Therapists who aren’t attempting to change the gender to which their patients are attracted to, whether directly or indirectly and especially by pathologizing homosexuality, then they’re not engaging in conversion therapy. To suggest otherwise would be a failure to understand both the socio-historical context of of reparative practices and open the door to all sorts of ridiculous claims.
Conversion therapy is a common enemy of trans and queer people
At the end of the day, affirming gender identity and affirming sexual orientation are not only compatible practices, but mutually reinforcing ones. Anti-trans and anti-gay conversion therapy aren’t two different practices that independently threaten trans and queer people, but two fruits of the same tree. Conversion therapy by licensed professionals has historically targetedgender expression to discourage both trans and queer adulthood. When the Gender Identity Disorder of Childhood was added to the DSM-III in 1980, the same version of the DSM which removed homosexuality as a diagnosis, it was heavily criticized by feminist and critical scholars for indirectly pathologizing homosexuality by pathologizing of non-conforming gender expression. By treating non-conforming gender expressions as evidence of mental illness, both trans and gay youth could be subjected to conversion practices.

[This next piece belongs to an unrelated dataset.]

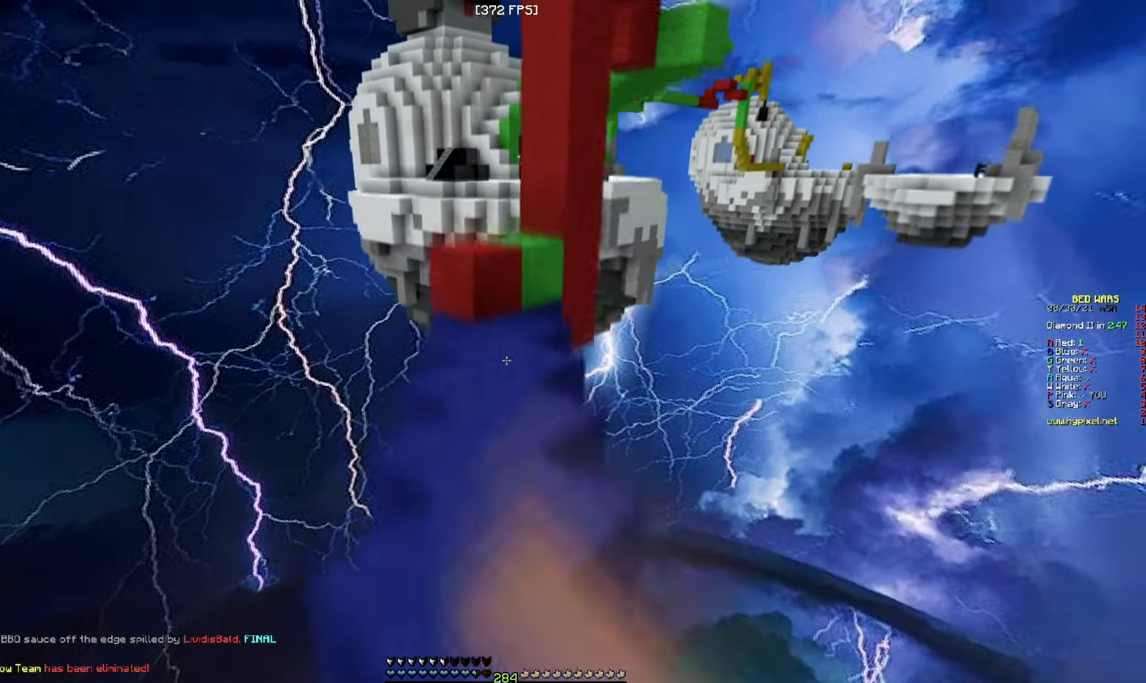
{"keys": ["w"], "mouse": ["right"], "events": [[17, "mouse_left", "up"], [300, "w", "up"], [434, "w", "down"], [450, "mouse_right", "down"]]}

Those who grew up to be cisgender and gay weren’t saved from the harms of those practices, either. Karl Bryant, a sociologist who was a patient of the UCLA Gender Identity Research Clinic in the 1960s, said that the clinical interventions aimed at discouraging him from identifying as a woman taught him that “the people closest to me, and that I trusted the most, disapproved of me in some profound way,” highlighting that it was “hard to overstate the harm that such knowledge can inflict” and left him with profound shame that took decades to undo.

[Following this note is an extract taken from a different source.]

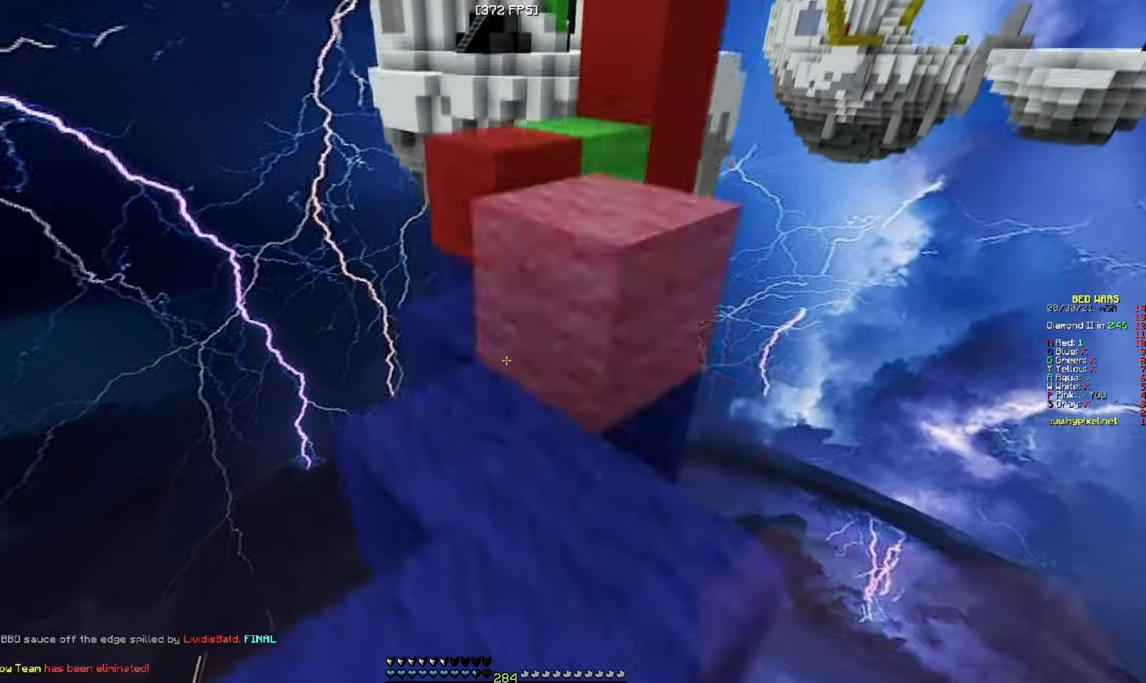
{"keys": ["w"], "mouse": [], "events": [[84, "mouse_right", "up"], [200, "w", "up"], [334, "w", "down"]]}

Instead of pitting trans-affirmative and queer-affirmative practices one against the other, a contextual understanding of conversion therapy allows us to see just how wedded both sets of practices are. Indeed, reading literature on the gender-affirmative approach side-by-side with the APA Task Force report on therapeutic approaches to sexual orientation, the family resemblance becomes evident. At the heart of both is the core insight that we must follow people along without judgement, supporting them however possible in affirming their expressed and chosen identities. Nothing could be farthest from conversion therapy.